> Problem details: Count every line of the material that holds the string "down". Respond with the total only.

> Listed entries:
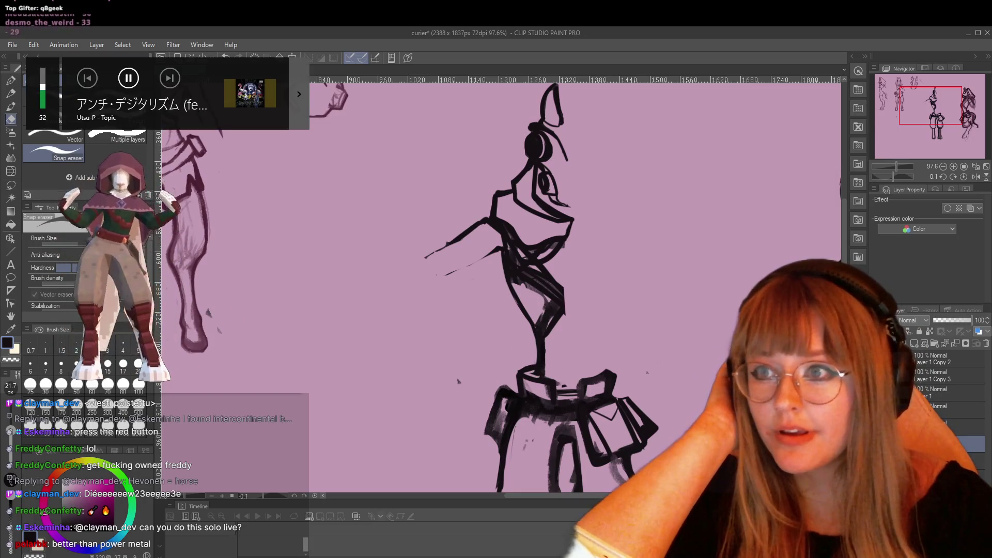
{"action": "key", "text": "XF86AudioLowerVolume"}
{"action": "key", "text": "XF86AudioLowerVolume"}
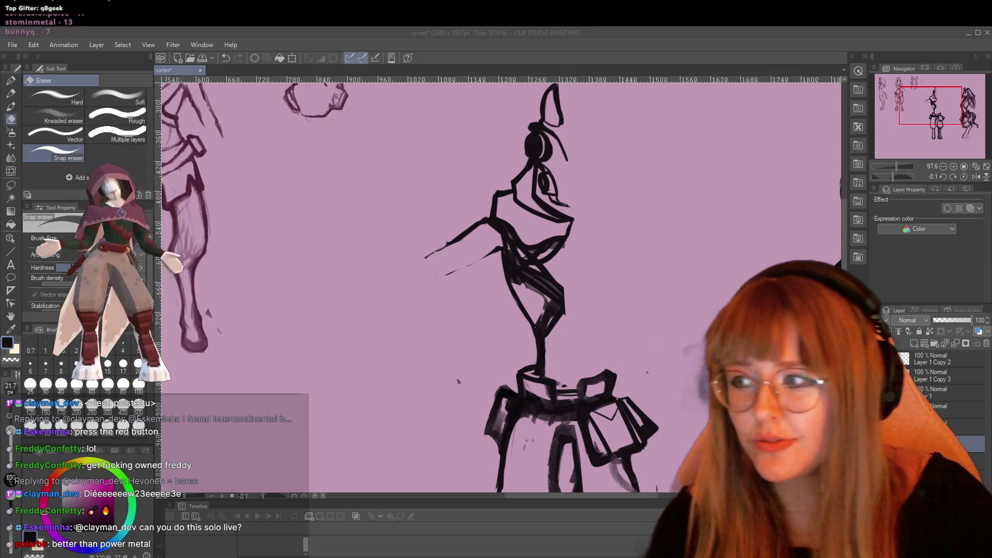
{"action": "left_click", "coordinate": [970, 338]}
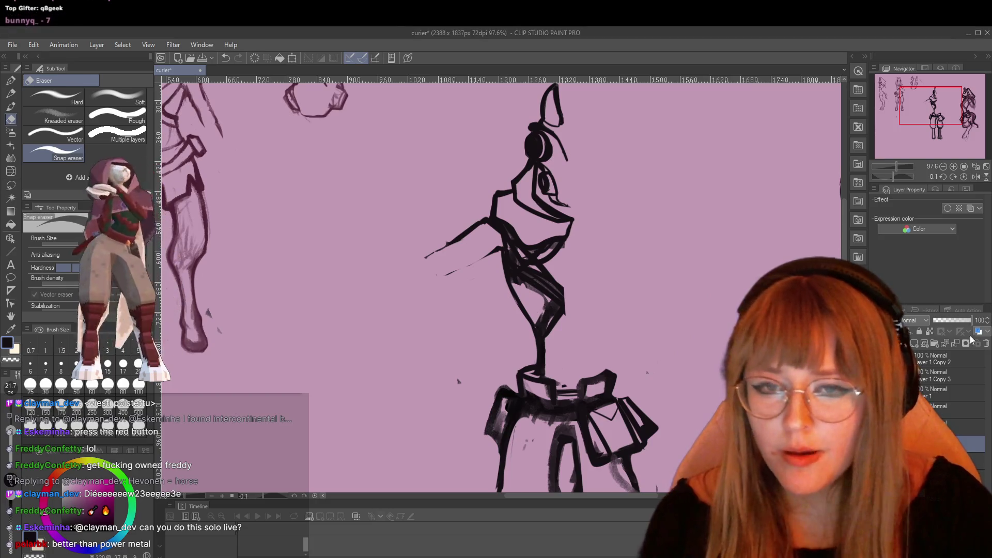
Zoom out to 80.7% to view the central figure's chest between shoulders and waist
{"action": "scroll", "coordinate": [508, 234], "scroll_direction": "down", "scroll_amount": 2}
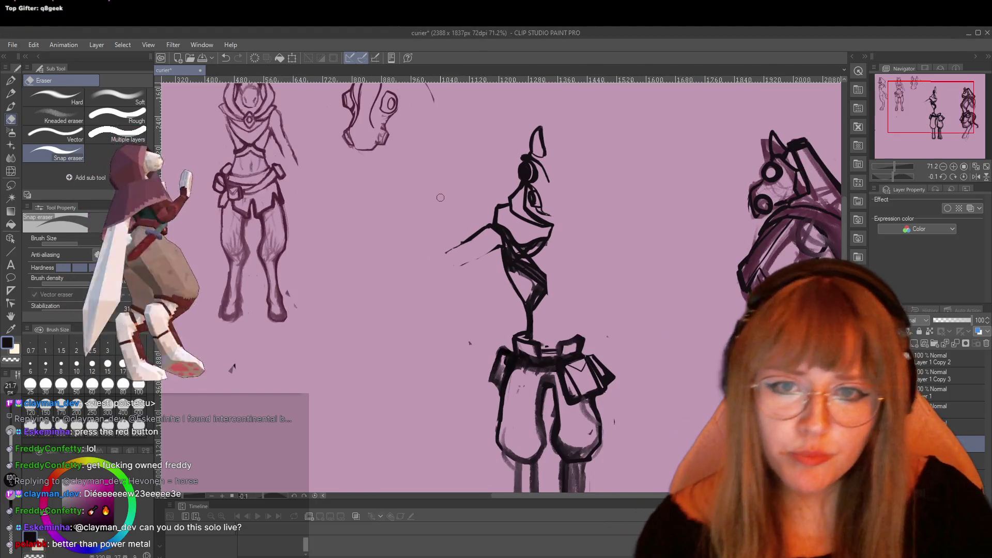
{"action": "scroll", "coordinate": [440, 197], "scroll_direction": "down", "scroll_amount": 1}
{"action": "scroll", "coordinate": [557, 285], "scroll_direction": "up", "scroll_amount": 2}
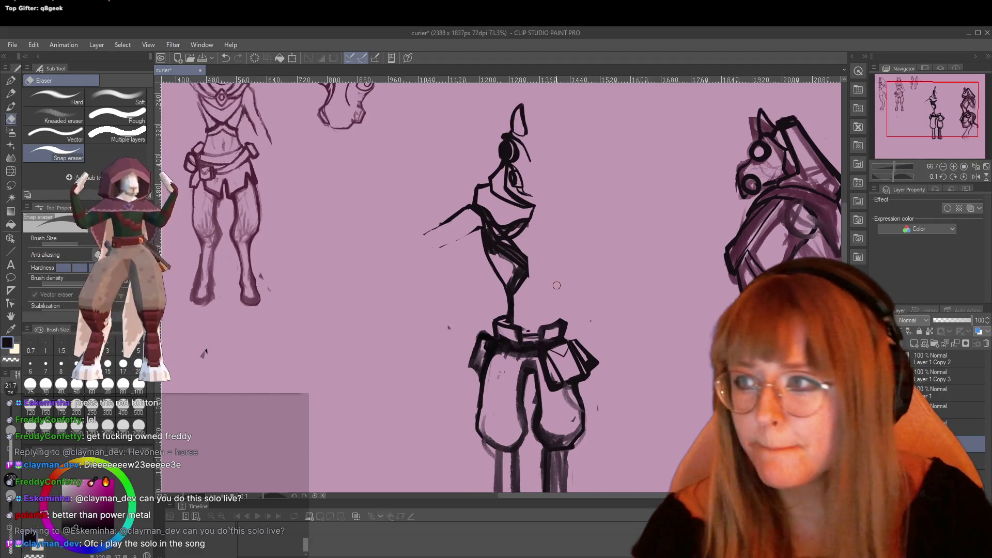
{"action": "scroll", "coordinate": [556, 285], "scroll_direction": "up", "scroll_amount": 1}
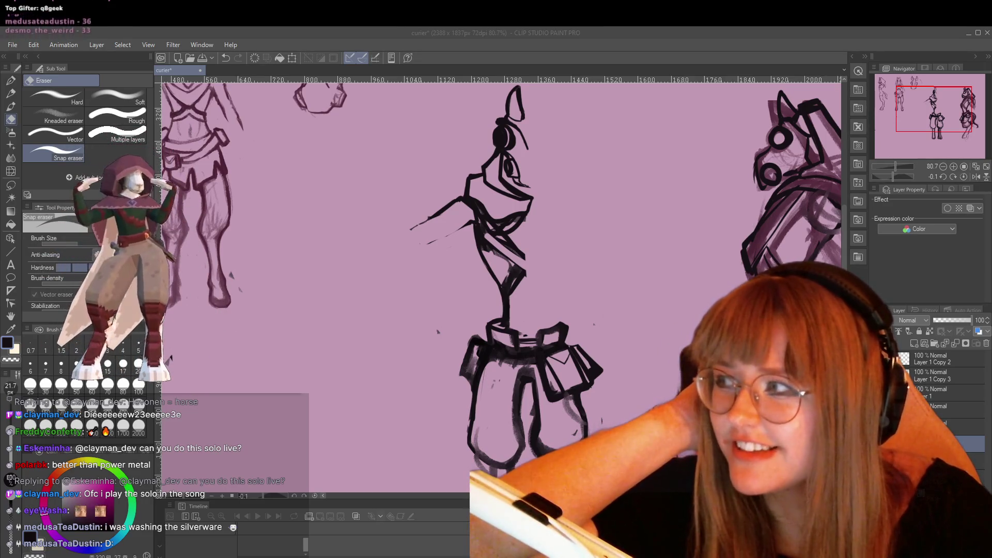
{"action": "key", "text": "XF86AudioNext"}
---
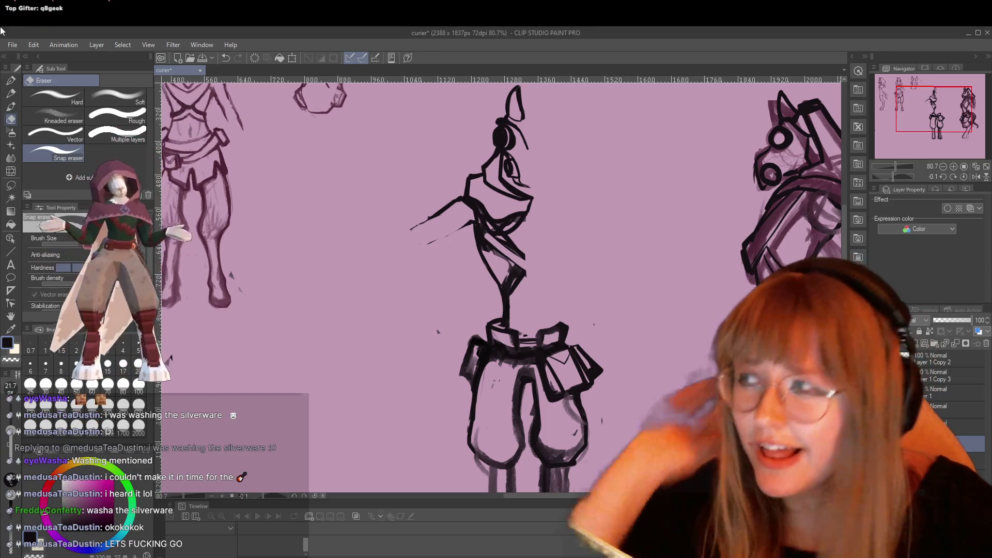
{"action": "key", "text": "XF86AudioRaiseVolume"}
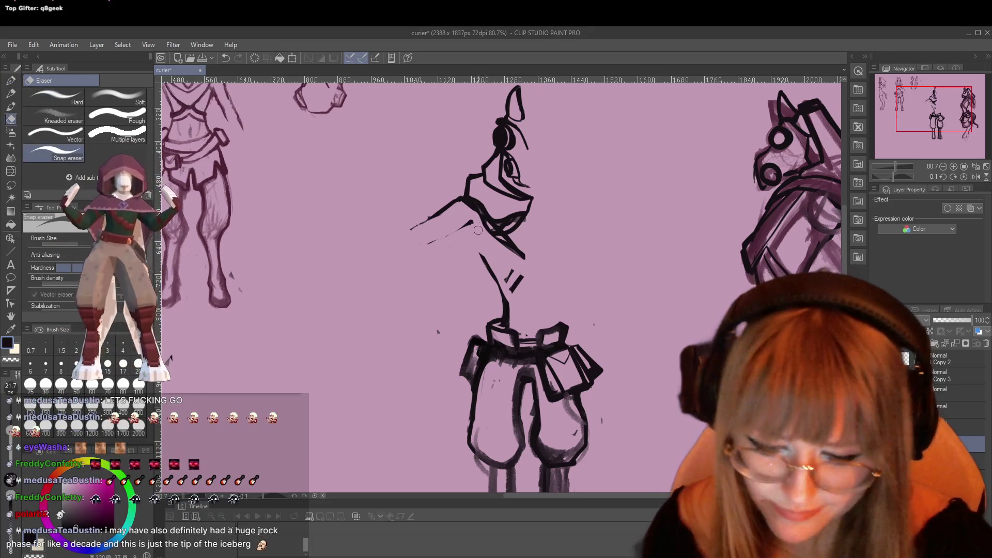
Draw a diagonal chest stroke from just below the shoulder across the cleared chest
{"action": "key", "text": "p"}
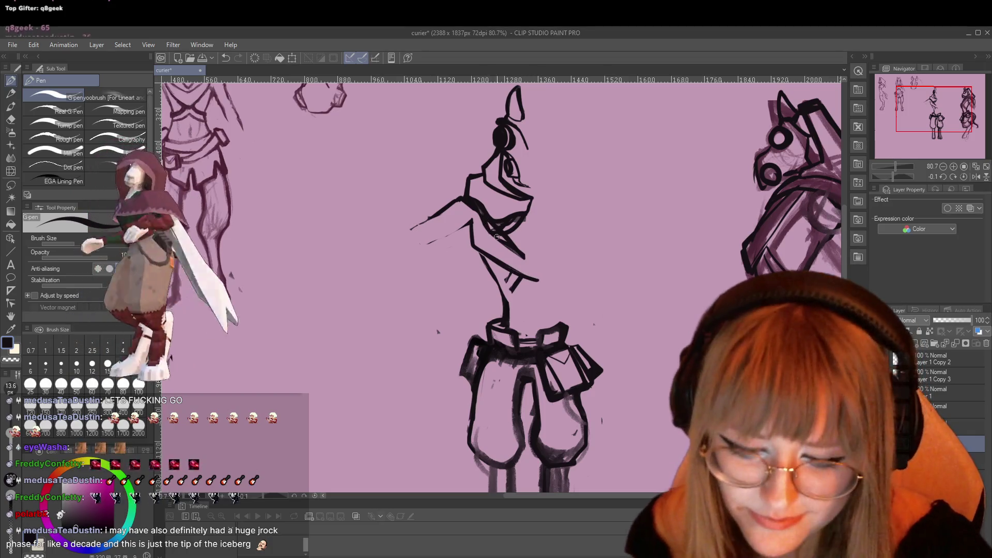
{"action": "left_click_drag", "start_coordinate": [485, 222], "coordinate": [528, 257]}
---
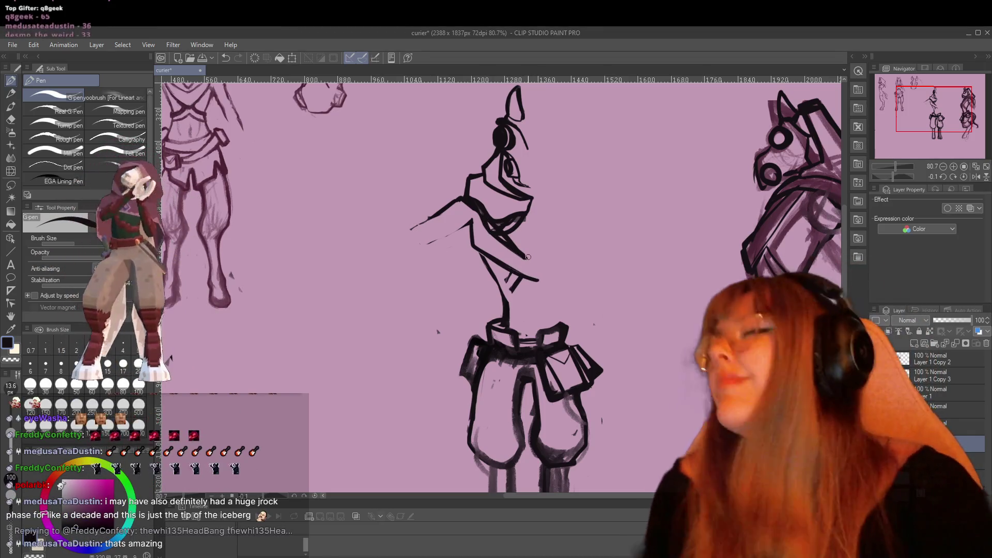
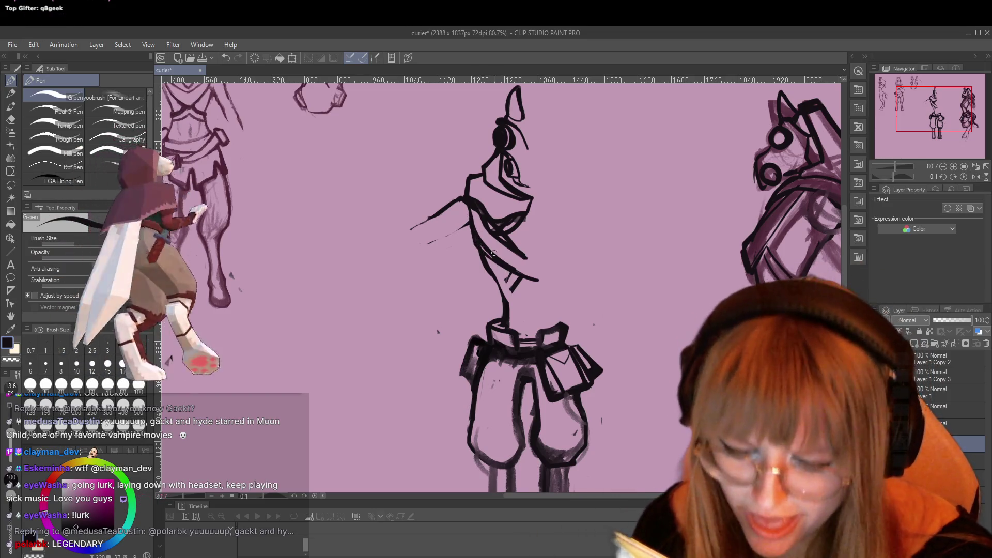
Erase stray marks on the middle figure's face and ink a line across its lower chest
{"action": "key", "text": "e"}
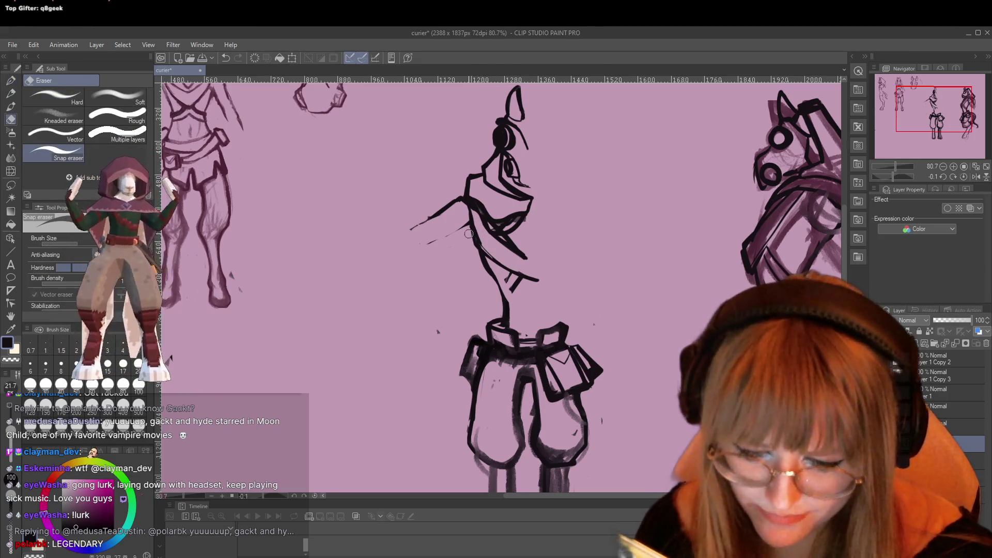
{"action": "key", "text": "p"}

> Solution to this exercise: 2